⟨

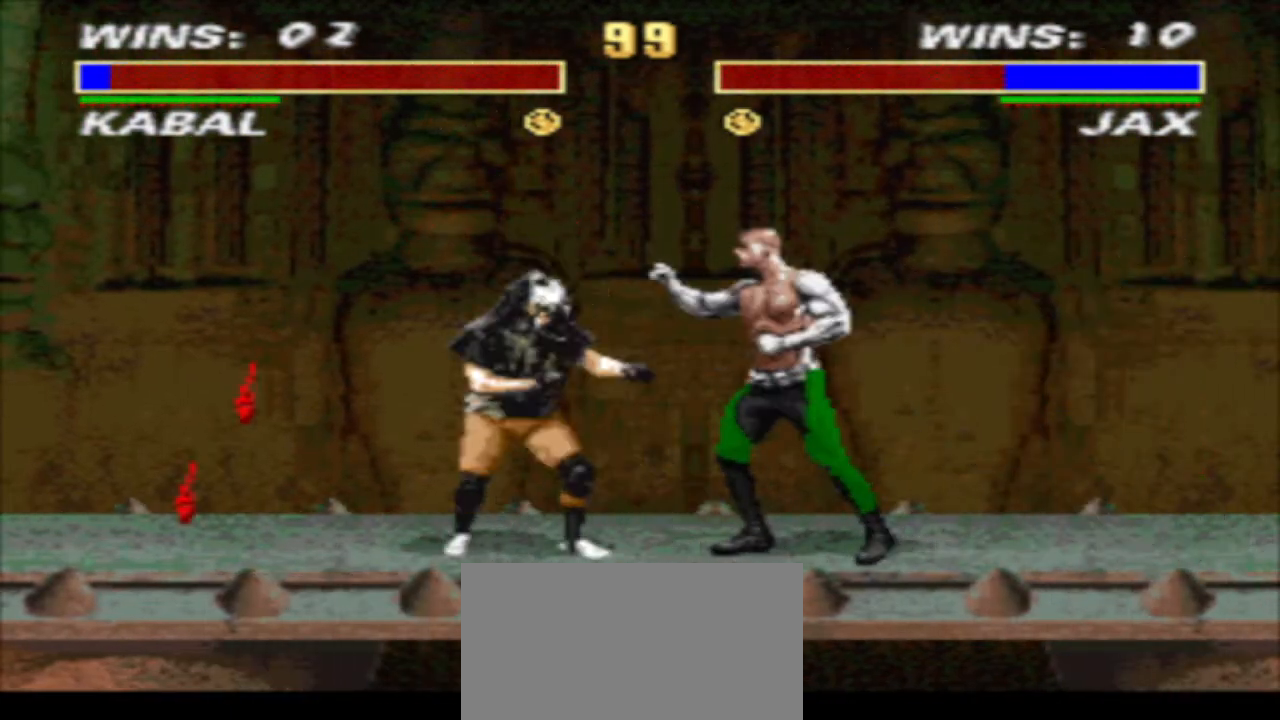
{"buttons": ["R1", "DPAD_RIGHT"], "events": [[67, "CIRCLE", "up"], [167, "CIRCLE", "down"], [233, "CIRCLE", "up"], [267, "DPAD_DOWN", "up"], [267, "DPAD_LEFT", "up"], [333, "R1", "down"], [433, "DPAD_RIGHT", "down"]]}
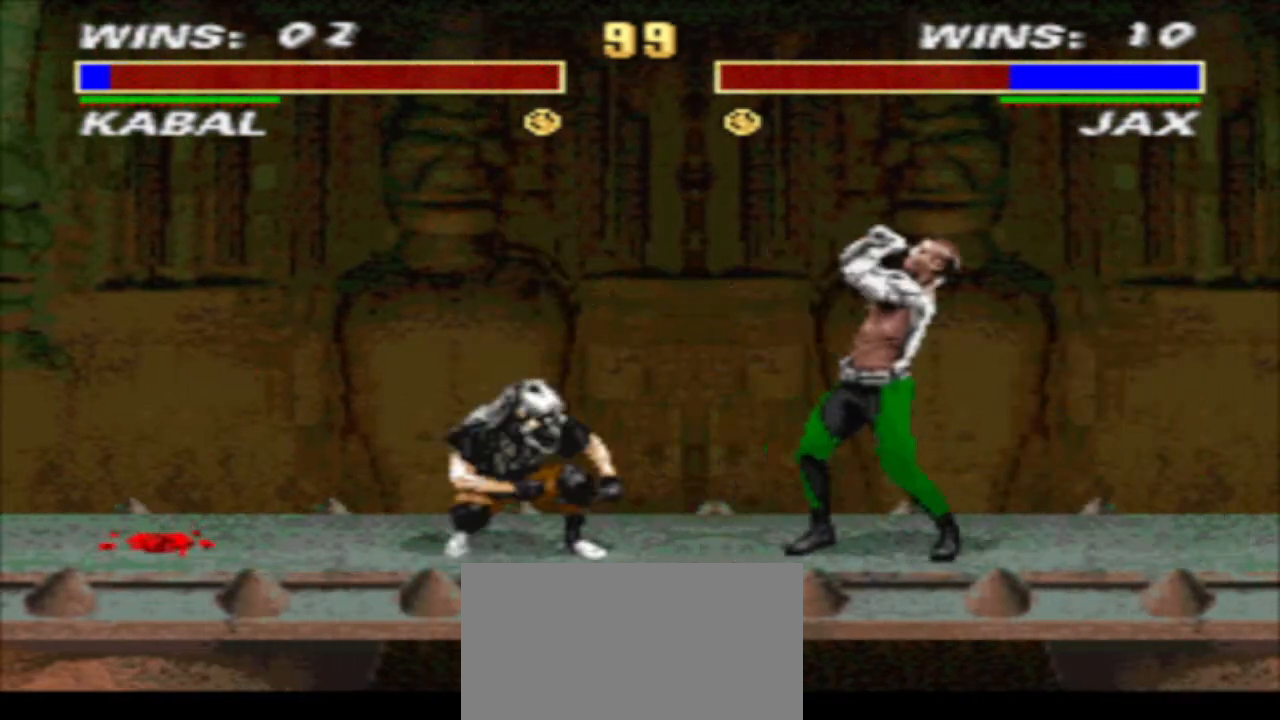
{"buttons": ["DPAD_DOWN", "DPAD_LEFT"], "events": [[200, "SQUARE", "down"], [267, "R1", "up"], [267, "SQUARE", "up"], [333, "DPAD_DOWN", "down"], [367, "DPAD_RIGHT", "up"], [367, "SQUARE", "down"], [400, "DPAD_LEFT", "down"], [433, "SQUARE", "up"]]}
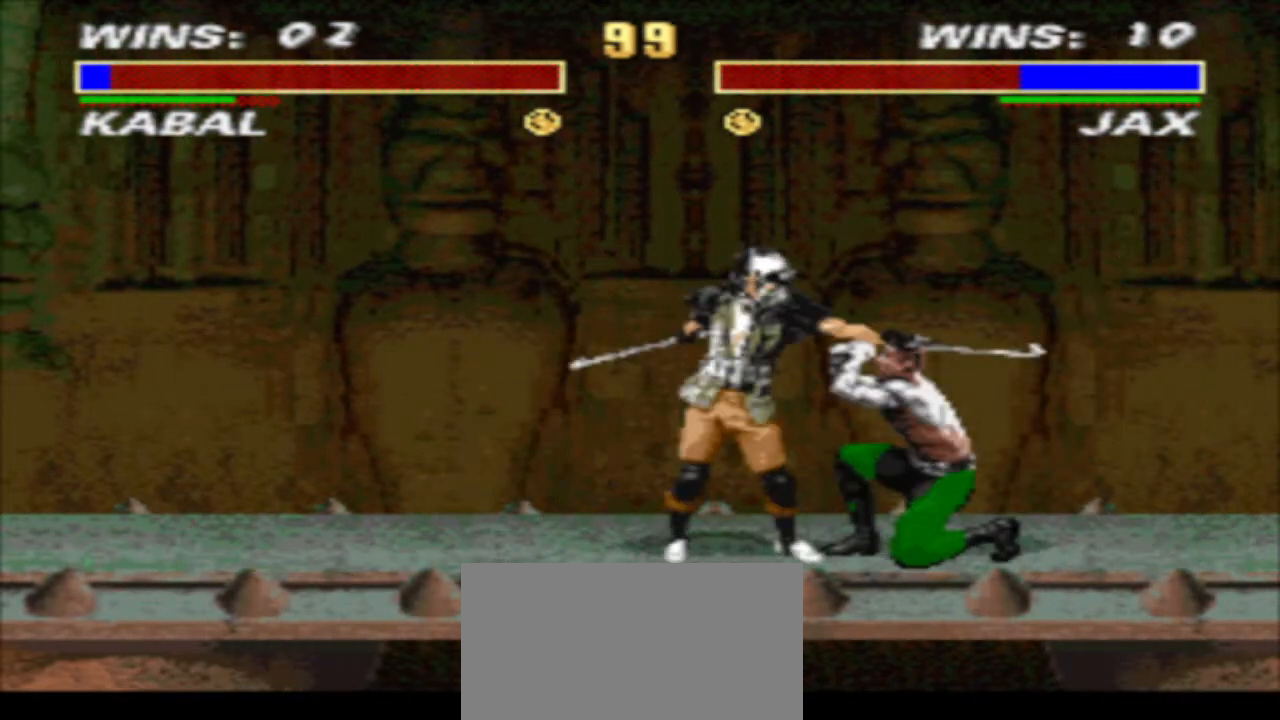
{"buttons": ["DPAD_UP", "DPAD_LEFT"], "events": [[33, "SQUARE", "down"], [100, "SQUARE", "up"], [167, "SQUARE", "down"], [233, "TRIANGLE", "down"], [267, "DPAD_DOWN", "up"], [267, "DPAD_LEFT", "up"], [300, "SQUARE", "up"], [367, "DPAD_UP", "down"], [367, "TRIANGLE", "up"], [500, "DPAD_LEFT", "down"]]}
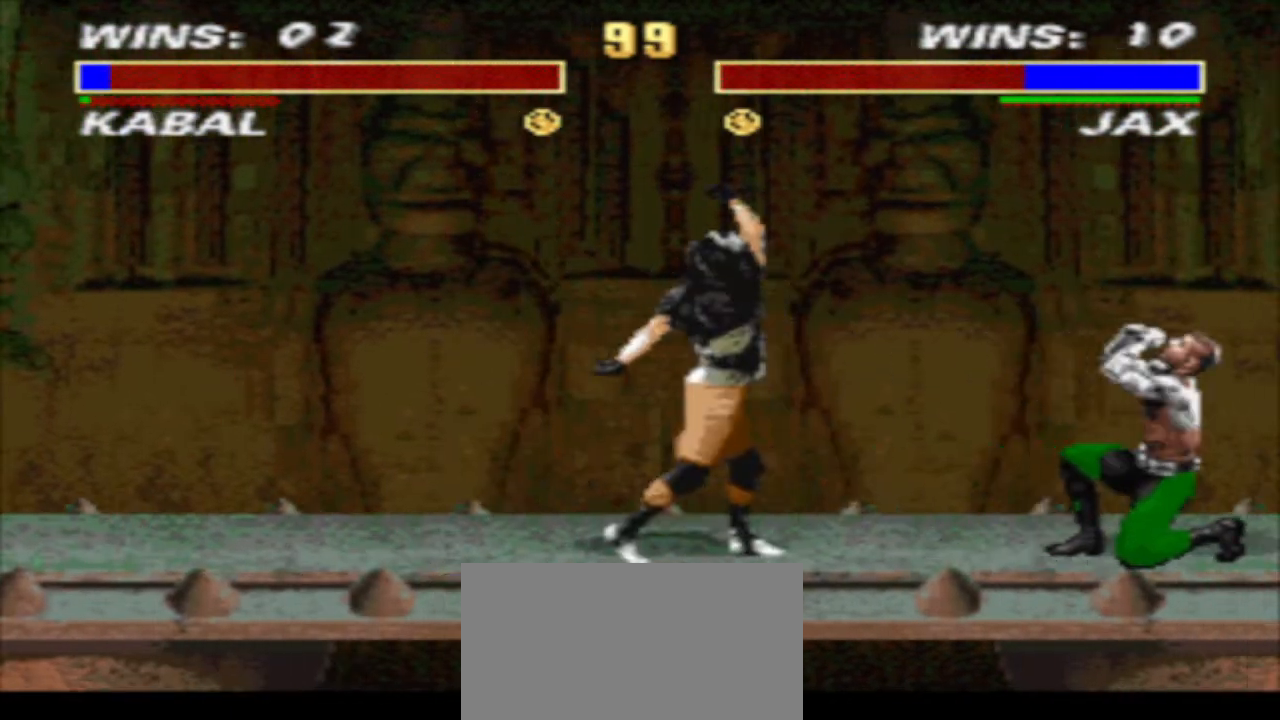
{"buttons": [], "events": [[67, "DPAD_LEFT", "up"], [133, "DPAD_LEFT", "down"], [200, "SQUARE", "down"], [267, "DPAD_LEFT", "up"], [267, "DPAD_UP", "up"], [267, "SQUARE", "up"]]}
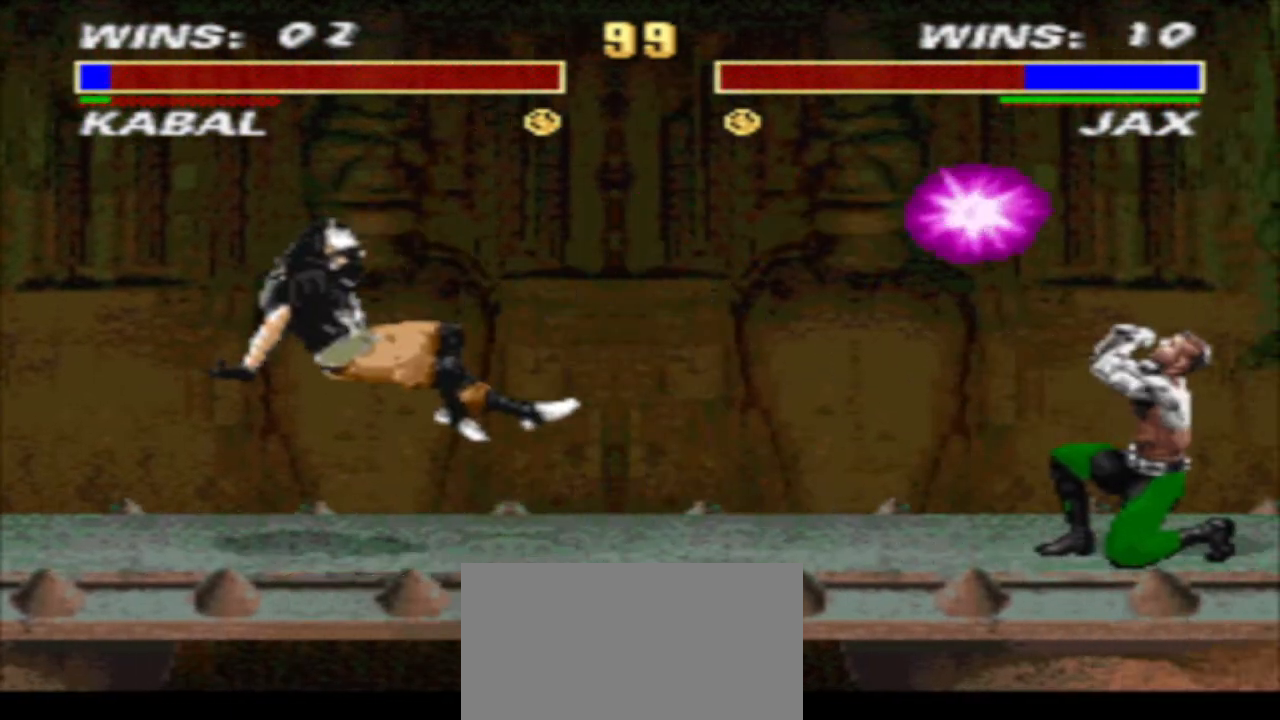
{"buttons": ["DPAD_DOWN"], "events": [[33, "DPAD_DOWN", "down"]]}
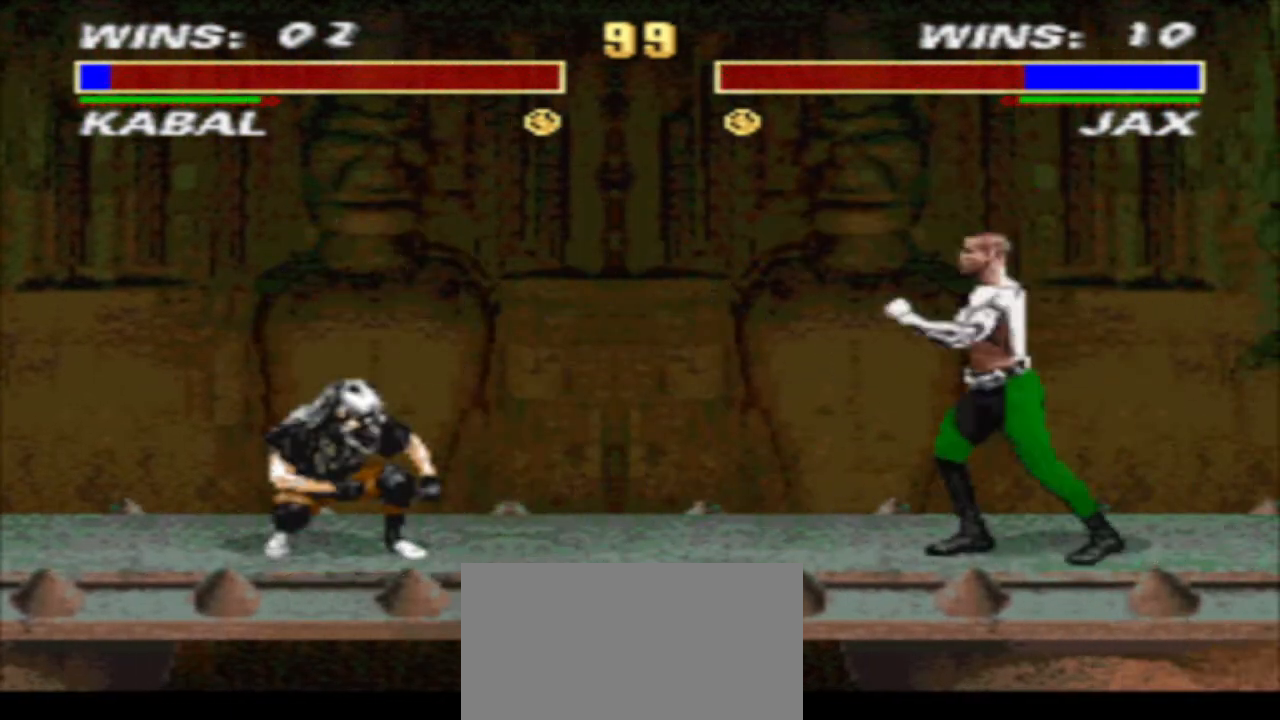
{"buttons": ["CIRCLE", "DPAD_LEFT"], "events": [[33, "DPAD_DOWN", "up"], [133, "DPAD_RIGHT", "down"], [300, "R1", "down"], [400, "DPAD_LEFT", "down"], [400, "DPAD_RIGHT", "up"], [467, "CIRCLE", "down"], [467, "R1", "up"]]}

⟩

Return the whole listing word for word, minus its pictures.

▸ RESPONSE TO THE TASK:
{"buttons": ["R1", "DPAD_RIGHT"], "events": [[67, "CIRCLE", "up"], [167, "CIRCLE", "down"], [233, "CIRCLE", "up"], [267, "DPAD_DOWN", "up"], [267, "DPAD_LEFT", "up"], [333, "R1", "down"], [433, "DPAD_RIGHT", "down"]]}
{"buttons": ["DPAD_DOWN", "DPAD_LEFT"], "events": [[200, "SQUARE", "down"], [267, "R1", "up"], [267, "SQUARE", "up"], [333, "DPAD_DOWN", "down"], [367, "DPAD_RIGHT", "up"], [367, "SQUARE", "down"], [400, "DPAD_LEFT", "down"], [433, "SQUARE", "up"]]}
{"buttons": ["DPAD_UP", "DPAD_LEFT"], "events": [[33, "SQUARE", "down"], [100, "SQUARE", "up"], [167, "SQUARE", "down"], [233, "TRIANGLE", "down"], [267, "DPAD_DOWN", "up"], [267, "DPAD_LEFT", "up"], [300, "SQUARE", "up"], [367, "DPAD_UP", "down"], [367, "TRIANGLE", "up"], [500, "DPAD_LEFT", "down"]]}
{"buttons": [], "events": [[67, "DPAD_LEFT", "up"], [133, "DPAD_LEFT", "down"], [200, "SQUARE", "down"], [267, "DPAD_LEFT", "up"], [267, "DPAD_UP", "up"], [267, "SQUARE", "up"]]}
{"buttons": ["DPAD_DOWN"], "events": [[33, "DPAD_DOWN", "down"]]}
{"buttons": ["CIRCLE", "DPAD_LEFT"], "events": [[33, "DPAD_DOWN", "up"], [133, "DPAD_RIGHT", "down"], [300, "R1", "down"], [400, "DPAD_LEFT", "down"], [400, "DPAD_RIGHT", "up"], [467, "CIRCLE", "down"], [467, "R1", "up"]]}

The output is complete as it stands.